The impact on the UAE’s insurance sector could be significant. Insurance products—particularly those like life insurance with cash surrender values or trade credit policies—are often vulnerable to misuse in money laundering operations. Sanctions imposed by the CBUAE bring several consequences. These include reputational damage, not just for the penalized firms but for the broader industry; increased operational costs tied to the implementation of remediation measures; and changes in market dynamics as clients begin to demand stricter compliance from brokers. “By enforcing penalties, the CBUAE not only deters future misconduct but also encourages all industry participants to strengthen their AML/CFT infrastructures proactively,” the report noted.
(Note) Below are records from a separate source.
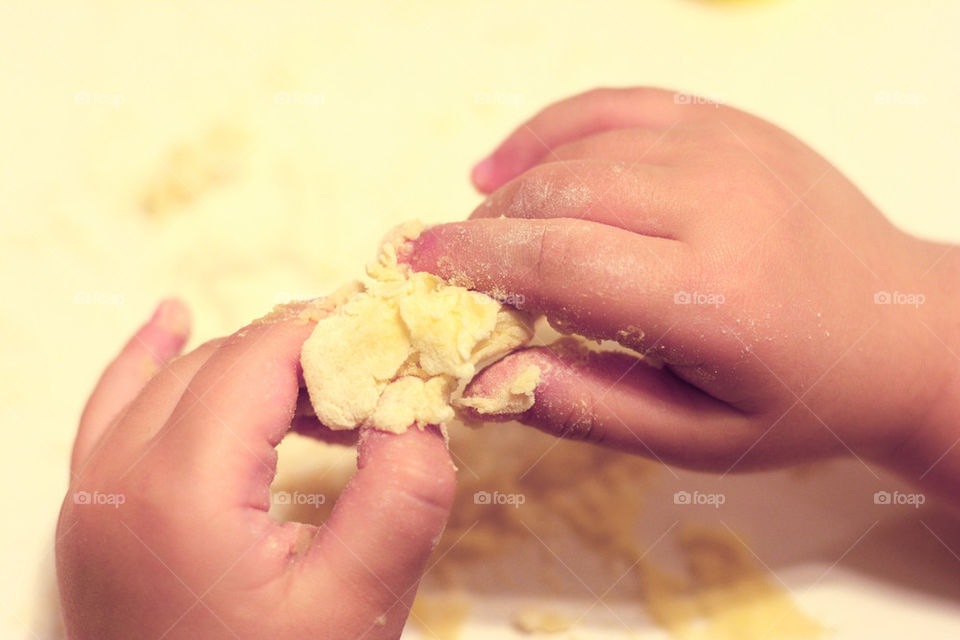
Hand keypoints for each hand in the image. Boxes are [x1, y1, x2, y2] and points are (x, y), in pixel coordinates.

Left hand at [57, 299, 454, 639]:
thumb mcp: (356, 608)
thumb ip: (402, 495)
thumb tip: (413, 403)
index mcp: (179, 489)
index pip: (264, 355)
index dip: (335, 330)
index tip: (396, 333)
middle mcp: (116, 476)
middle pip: (222, 362)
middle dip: (305, 353)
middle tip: (379, 374)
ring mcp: (92, 496)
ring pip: (175, 378)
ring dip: (253, 365)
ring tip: (327, 381)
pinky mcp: (94, 516)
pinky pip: (115, 407)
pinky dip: (152, 360)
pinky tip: (171, 321)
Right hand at [408, 87, 959, 480]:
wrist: (902, 328)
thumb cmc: (798, 396)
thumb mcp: (695, 436)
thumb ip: (586, 405)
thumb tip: (483, 383)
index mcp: (711, 295)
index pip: (558, 260)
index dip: (475, 261)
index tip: (419, 267)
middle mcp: (718, 205)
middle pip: (558, 195)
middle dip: (484, 228)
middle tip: (446, 261)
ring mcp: (728, 150)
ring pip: (580, 149)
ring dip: (515, 187)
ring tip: (483, 228)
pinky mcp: (731, 124)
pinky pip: (619, 105)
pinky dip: (554, 130)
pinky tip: (517, 162)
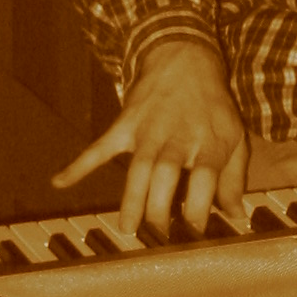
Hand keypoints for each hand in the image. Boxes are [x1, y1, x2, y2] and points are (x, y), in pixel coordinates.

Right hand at [52, 40, 247, 234]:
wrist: (186, 59)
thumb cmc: (212, 106)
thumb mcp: (234, 136)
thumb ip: (234, 178)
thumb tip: (237, 216)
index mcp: (209, 140)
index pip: (205, 176)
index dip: (199, 204)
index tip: (194, 231)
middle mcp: (178, 136)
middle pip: (167, 172)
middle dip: (160, 206)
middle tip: (157, 236)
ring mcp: (149, 130)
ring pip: (138, 166)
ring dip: (132, 197)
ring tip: (127, 228)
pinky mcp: (126, 124)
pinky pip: (101, 145)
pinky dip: (80, 163)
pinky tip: (60, 181)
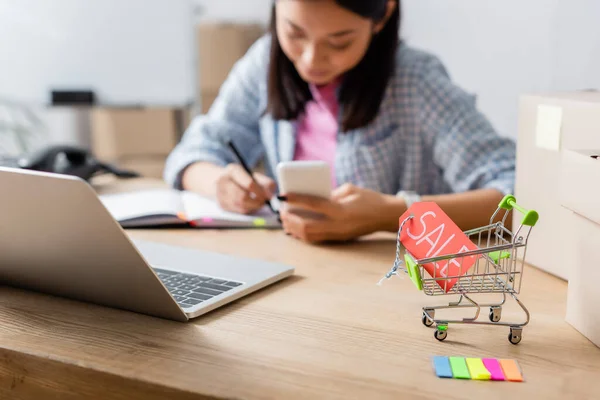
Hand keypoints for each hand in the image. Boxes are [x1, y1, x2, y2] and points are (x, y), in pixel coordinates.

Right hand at [215, 164, 275, 213]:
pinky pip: (238, 211)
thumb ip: (266, 182)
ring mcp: (220, 194)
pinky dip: (247, 210)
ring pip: (240, 206)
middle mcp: (223, 181)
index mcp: (233, 170)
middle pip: (242, 197)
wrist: (219, 180)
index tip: (268, 196)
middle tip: (264, 202)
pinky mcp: (221, 204)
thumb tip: (271, 195)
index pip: (249, 184)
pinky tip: (250, 205)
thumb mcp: (253, 175)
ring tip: (258, 203)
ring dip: (253, 207)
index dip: (260, 192)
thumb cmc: (242, 178)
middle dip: (256, 202)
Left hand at [280, 183, 401, 242]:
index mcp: (341, 210)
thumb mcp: (349, 190)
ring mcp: (338, 235)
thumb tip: (309, 198)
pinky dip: (303, 234)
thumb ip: (329, 194)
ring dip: (294, 229)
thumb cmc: (369, 198)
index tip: (283, 195)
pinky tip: (295, 228)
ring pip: (310, 236)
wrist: (386, 216)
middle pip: (307, 226)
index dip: (295, 199)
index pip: (313, 204)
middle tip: (281, 211)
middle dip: (290, 220)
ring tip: (285, 220)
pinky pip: (316, 239)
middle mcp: (338, 225)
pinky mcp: (339, 239)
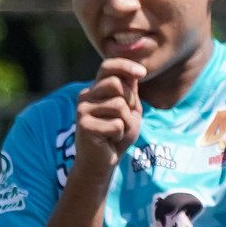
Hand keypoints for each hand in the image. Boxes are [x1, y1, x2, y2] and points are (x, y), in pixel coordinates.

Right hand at [72, 59, 144, 176]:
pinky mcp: (84, 125)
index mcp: (97, 90)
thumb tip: (134, 72)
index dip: (125, 66)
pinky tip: (110, 139)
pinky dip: (120, 134)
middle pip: (116, 84)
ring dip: (126, 122)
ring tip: (116, 131)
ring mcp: (83, 109)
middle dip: (129, 102)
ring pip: (118, 105)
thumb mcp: (130, 111)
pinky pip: (116, 124)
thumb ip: (131, 92)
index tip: (142, 72)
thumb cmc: (117, 134)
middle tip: (124, 118)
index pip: (107, 67)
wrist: (102, 161)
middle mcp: (86, 96)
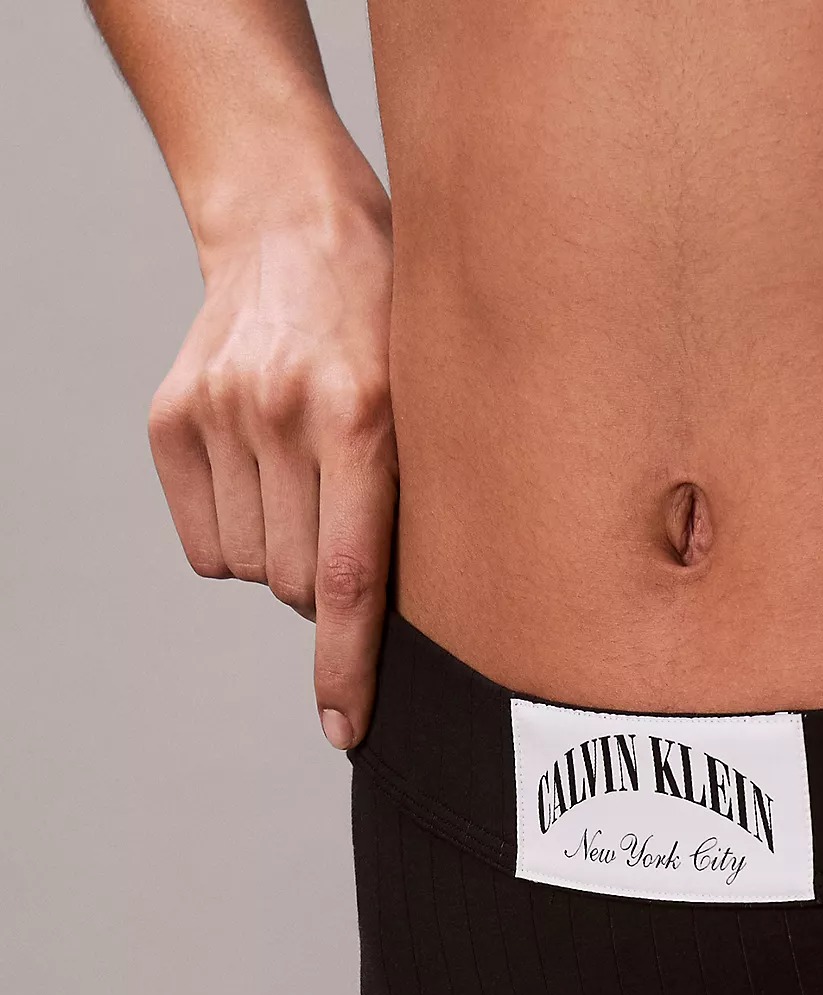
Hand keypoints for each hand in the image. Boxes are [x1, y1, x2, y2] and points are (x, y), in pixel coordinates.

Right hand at [147, 184, 395, 749]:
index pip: (349, 580)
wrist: (292, 222)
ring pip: (250, 572)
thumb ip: (424, 505)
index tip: (344, 728)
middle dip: (324, 589)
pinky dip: (236, 539)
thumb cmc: (388, 329)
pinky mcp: (172, 418)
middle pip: (295, 587)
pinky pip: (206, 548)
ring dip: (280, 558)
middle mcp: (285, 415)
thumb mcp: (436, 405)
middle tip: (344, 524)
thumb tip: (413, 633)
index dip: (347, 668)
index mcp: (366, 419)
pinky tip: (263, 478)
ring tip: (306, 484)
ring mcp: (222, 414)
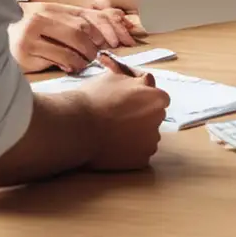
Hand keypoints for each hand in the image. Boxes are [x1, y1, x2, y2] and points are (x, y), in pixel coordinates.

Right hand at [9, 2, 137, 73]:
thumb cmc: (31, 27)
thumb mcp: (52, 17)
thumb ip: (75, 19)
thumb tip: (111, 20)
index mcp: (52, 8)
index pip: (86, 16)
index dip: (105, 29)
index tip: (114, 41)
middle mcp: (42, 18)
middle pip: (80, 31)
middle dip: (93, 46)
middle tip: (97, 55)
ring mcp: (32, 36)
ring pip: (68, 48)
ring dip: (82, 59)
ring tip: (84, 63)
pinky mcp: (25, 53)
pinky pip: (53, 60)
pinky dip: (67, 64)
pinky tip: (70, 66)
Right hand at [79, 52, 169, 170]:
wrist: (76, 127)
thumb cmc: (94, 99)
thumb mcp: (117, 76)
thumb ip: (135, 79)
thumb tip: (142, 79)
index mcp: (157, 97)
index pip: (158, 98)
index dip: (142, 100)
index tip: (128, 104)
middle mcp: (159, 118)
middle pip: (153, 117)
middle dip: (141, 117)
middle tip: (119, 119)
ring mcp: (151, 141)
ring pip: (147, 137)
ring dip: (136, 135)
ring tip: (113, 134)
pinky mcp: (142, 160)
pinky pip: (140, 154)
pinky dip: (130, 152)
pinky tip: (114, 147)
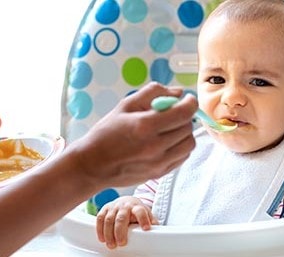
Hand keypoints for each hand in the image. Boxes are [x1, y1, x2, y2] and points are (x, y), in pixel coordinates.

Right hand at [67, 82, 197, 188]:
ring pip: (189, 143)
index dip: (190, 103)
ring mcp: (159, 163)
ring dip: (184, 132)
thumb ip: (153, 93)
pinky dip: (181, 146)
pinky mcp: (160, 173)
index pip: (184, 113)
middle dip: (184, 116)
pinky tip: (168, 141)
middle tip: (173, 113)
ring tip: (170, 128)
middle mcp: (155, 146)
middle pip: (188, 127)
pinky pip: (183, 157)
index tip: (188, 99)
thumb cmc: (106, 133)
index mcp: (145, 126)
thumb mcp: (125, 105)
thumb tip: (178, 92)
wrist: (93, 165)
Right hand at [96, 196, 157, 248]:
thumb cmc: (137, 211)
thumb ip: (151, 222)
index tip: (146, 229)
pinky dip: (100, 229)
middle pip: (121, 217)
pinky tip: (102, 239)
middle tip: (121, 243)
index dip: (143, 219)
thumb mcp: (147, 215)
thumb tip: (159, 232)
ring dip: (109, 233)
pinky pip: (100, 218)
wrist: (127, 201)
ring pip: (109, 219)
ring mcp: (114, 207)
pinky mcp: (105, 209)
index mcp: (137, 207)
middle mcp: (125, 206)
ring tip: (111, 244)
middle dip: (120, 231)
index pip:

To avoid similar sanctions, insurance brokers are advised to follow a series of best practices. These include instituting risk-based customer due diligence (CDD) policies, performing enhanced due diligence on high-risk clients, and regularly updating client data. Firms should also implement transaction monitoring systems with calibrated detection scenarios and ensure that they are frequently tested. Sanctions screening must be automated, with lists from UN, EU, OFAC, and UAE authorities updated daily. Further, companies must invest in ongoing staff training and develop a corporate culture that encourages employees to escalate suspicious activity. Regular internal or third-party audits should be conducted to identify and fix compliance gaps. These measures not only align firms with regulatory expectations but also bolster internal defences against evolving financial crime threats.
The penalties levied against the five insurance brokers by the CBUAE act as a stark reminder that AML/CFT compliance is not optional. Firms must continually assess and reinforce their risk controls, leveraging both advanced technology and ethical leadership to identify and prevent illicit finance. In doing so, they protect not only their own reputation but also contribute to the stability and integrity of the UAE’s broader financial system.